Возле ложа, покрытого драгоценными тканями, между нефтяным светильником и жаровней, в которой курились пряные ароматы, Омбриций сидел, опершись локтем на ручку бронзового кресла, и думал. Он погружался в один из тех уголков сознания, где человек перестает понимать себя и с ужасом отшатывается от собственных своих поступков. Что совершил он? Мужественное деяние или подлое убийство? Кто он? Действовал ли он по собственному побуждению или под внушением этой страшной женщины? Ах, как она умела пользоваться его страстями! Он был простой игрушкой ее воли, стилетом в ее опытной руке. Кто он в данную минуту? Ожерелье на ее шее или топор, годный только на то, чтобы быть брошенным в Тибр?
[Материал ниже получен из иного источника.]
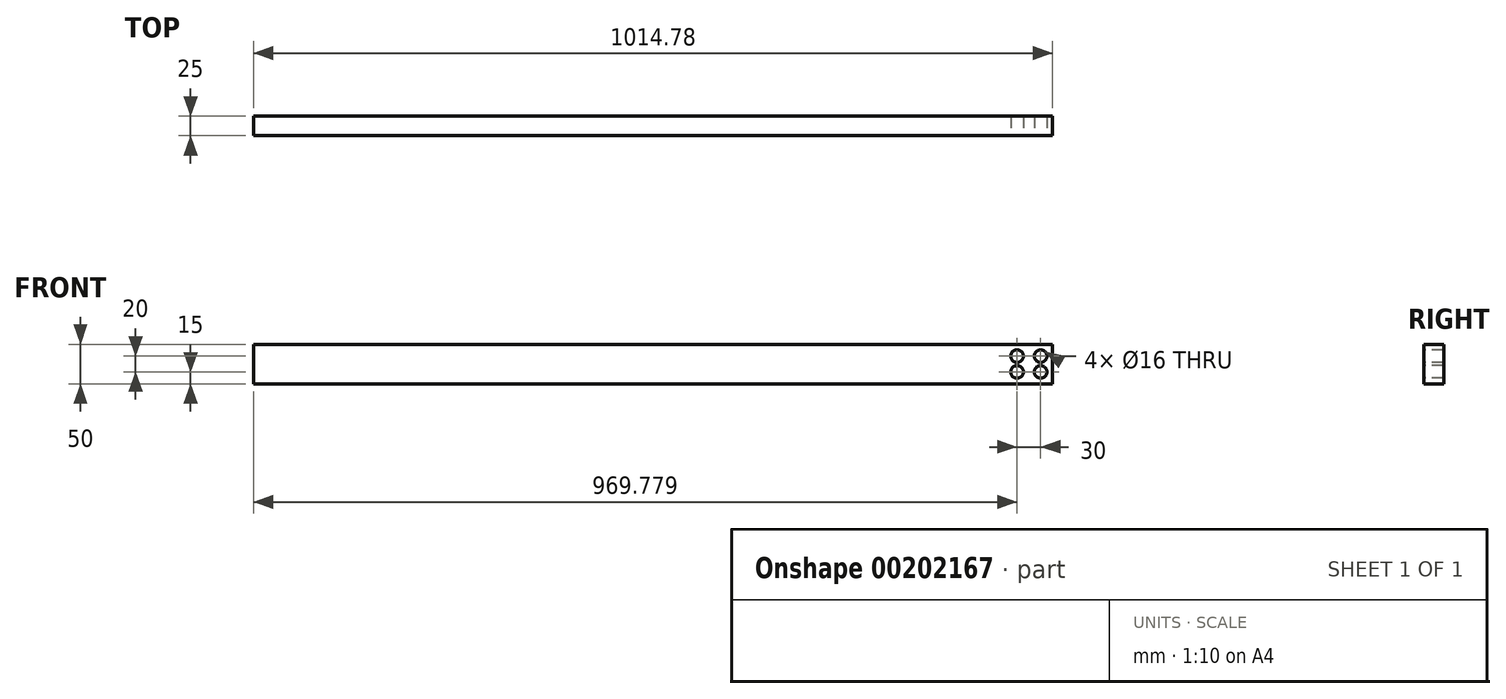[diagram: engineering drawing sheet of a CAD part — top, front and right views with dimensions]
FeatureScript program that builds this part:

Что принесет она ему по возвращении из Палатина? Славу или Гемонские ступени?
После огромного напряжения ярости и воли он ждал тупо, равнодушно. Увы! — он ясно чувствовал, что благодаря какому-то темному волшебству его сознание, волю, желание, — все поглотила эта ужасная женщина, как зияющая пропасть. И все же он ждал ее с неутолимой жаждой всего существа, всех своих доведенных до высшей степени возбуждения чувств.
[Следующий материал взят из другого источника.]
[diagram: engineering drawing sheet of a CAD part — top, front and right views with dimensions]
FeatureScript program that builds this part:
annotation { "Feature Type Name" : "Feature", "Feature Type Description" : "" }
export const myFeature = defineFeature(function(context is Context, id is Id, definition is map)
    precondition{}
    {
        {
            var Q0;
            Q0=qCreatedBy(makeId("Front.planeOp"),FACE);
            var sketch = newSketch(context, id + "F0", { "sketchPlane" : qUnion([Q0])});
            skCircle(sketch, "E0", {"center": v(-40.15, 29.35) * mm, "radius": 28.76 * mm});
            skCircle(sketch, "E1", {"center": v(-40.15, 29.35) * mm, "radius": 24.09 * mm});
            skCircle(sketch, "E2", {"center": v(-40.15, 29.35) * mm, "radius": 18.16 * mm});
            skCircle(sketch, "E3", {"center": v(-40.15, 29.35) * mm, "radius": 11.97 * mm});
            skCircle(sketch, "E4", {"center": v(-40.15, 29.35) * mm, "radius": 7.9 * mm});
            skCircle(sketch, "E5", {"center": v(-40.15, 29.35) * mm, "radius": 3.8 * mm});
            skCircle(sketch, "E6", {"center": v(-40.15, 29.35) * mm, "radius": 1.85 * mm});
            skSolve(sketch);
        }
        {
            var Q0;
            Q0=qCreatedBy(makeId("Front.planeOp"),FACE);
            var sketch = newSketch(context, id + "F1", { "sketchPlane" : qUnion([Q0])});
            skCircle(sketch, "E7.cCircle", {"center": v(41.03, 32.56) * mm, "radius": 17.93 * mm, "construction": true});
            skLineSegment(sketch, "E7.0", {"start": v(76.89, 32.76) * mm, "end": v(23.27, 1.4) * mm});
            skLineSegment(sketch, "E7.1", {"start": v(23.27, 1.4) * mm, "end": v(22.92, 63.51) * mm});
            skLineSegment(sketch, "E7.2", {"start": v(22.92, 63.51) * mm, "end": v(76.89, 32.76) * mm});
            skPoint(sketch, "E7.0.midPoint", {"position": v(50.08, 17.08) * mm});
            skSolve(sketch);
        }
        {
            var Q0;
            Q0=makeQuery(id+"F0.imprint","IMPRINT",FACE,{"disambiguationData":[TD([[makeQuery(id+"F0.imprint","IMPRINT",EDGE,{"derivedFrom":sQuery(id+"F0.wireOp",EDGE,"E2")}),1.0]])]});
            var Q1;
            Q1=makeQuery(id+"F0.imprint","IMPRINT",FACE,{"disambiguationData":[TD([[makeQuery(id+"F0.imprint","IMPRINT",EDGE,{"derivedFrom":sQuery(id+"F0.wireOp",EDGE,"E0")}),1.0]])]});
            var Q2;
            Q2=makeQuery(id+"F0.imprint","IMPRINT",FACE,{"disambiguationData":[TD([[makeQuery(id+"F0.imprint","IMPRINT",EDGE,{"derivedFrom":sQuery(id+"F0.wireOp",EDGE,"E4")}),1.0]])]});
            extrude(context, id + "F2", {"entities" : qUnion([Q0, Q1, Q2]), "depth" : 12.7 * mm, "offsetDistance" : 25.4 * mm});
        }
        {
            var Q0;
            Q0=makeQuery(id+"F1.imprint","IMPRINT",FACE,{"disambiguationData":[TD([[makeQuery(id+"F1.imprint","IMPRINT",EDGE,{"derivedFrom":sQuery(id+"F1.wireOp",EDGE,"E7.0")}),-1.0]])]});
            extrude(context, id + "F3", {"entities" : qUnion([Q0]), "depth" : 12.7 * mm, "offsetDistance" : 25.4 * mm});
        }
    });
От нее одной, из ее глаз, с ее губ он получит ответ судьбы, смерть или жизнь.
Спальня Омбриция выходила на террасу. Сквозь растворенную дверь виден был край Палатинского холма и уголок чистого неба. Жаровня потрескивала неровно и тревожно. Вдруг огромное пламя вспыхнуло перед дверью, закрывая вид красноватой тенью. Это была Гедония. Она сбросила свой плащ на пол и стояла в сирийской тунике, прозрачной и волнистой, как облако.
— Ты — консул! — воскликнула она. — Привет тебе, мой Вакх и царь!
И холодная патрицианка, превращаясь в пылкую вакханку, стиснула Омбриция в объятиях, как добычу.
— Что же сказал Тит? — спросил молодой человек, дрожа от страха и радости.
— Как будто это важно! — сказала Гедония с звонким смехом, потряхивая геммами своего ожерелья. — Я смеюсь над Титом, над Веспасианом и над всеми царями! Я знаю только одно, что теперь ты мой, как никогда до сих пор!
Сидя на его коленях, она осыпала поцелуями голову, шею, руки человека, которым владела теперь вполне. Поцелуи сыпались на него, как дождь красных роз. Они жгли его сквозь тунику. Казалось, что долго сдерживаемая страсть Гедонии Метеллы изливалась потоком лавы. Затопленный и обжигаемый этой пламенной волной, уносившей его страхи, Омбриций едва имел силы прошептать:
— Я хочу знать все.
— Завтра, мой Вакх, завтра!
И, схватив обеими руками его голову, она не сводила с него глаз, во взоре которых сосредоточивалась вся ее неукротимая душа. Омбриций не противился более… Светильник погас… И губы их слились в долгом, страстном и безумном поцелуе…
Тихая и ясная ночь царила над Вечным Городом, когда Гедония вышла на террасу, держа за руку будущего консула. Небо горело звездами. Безмолвный черный Рим спал у их ног. Глаза Омбриция были полны мрачной печали, странной тревоги.
— Разве ты не счастлив? — спросила она.
— Я счастлив, — ответил Омбриций, как во сне.
Она указала рукой на Вечный Город.
— Взгляни на этот цирк, безлюдный ночью. Это арена всех честолюбий. Взгляни на Авентинский холм — гору народа, часто победоносного в мятежах, но всегда побеждаемого чудовищем, рожденным его неистовствами. Взгляни на Палатин — это трон цезарей. Если ты захочешь… все это будет принадлежать нам!
Омбриций отступил в трепете. Патрицианка положила руку на плечо изумленного римлянина и продолжала едва слышным голосом, как бы боясь, что ночной ветерок унесет отголосок ее слов в черный Палатин, где спало все, кроме бодрствовавших часовых:
— Военный трибун… начальник легиона!.. консул… Почему же тебе и не быть когда-нибудь цезарем!
Она была серьезна и величественна в одеянии из розовой кисеи, похожем на пеплум мраморных Венер, свободными складками целомудренно облекавший их сладострастные формы. Царя над погруженным в ночное безмолвие городом, над его колоссальными и беспощадными, как сыновья Волчицы, памятниками, она казалась Гением императорского Рима.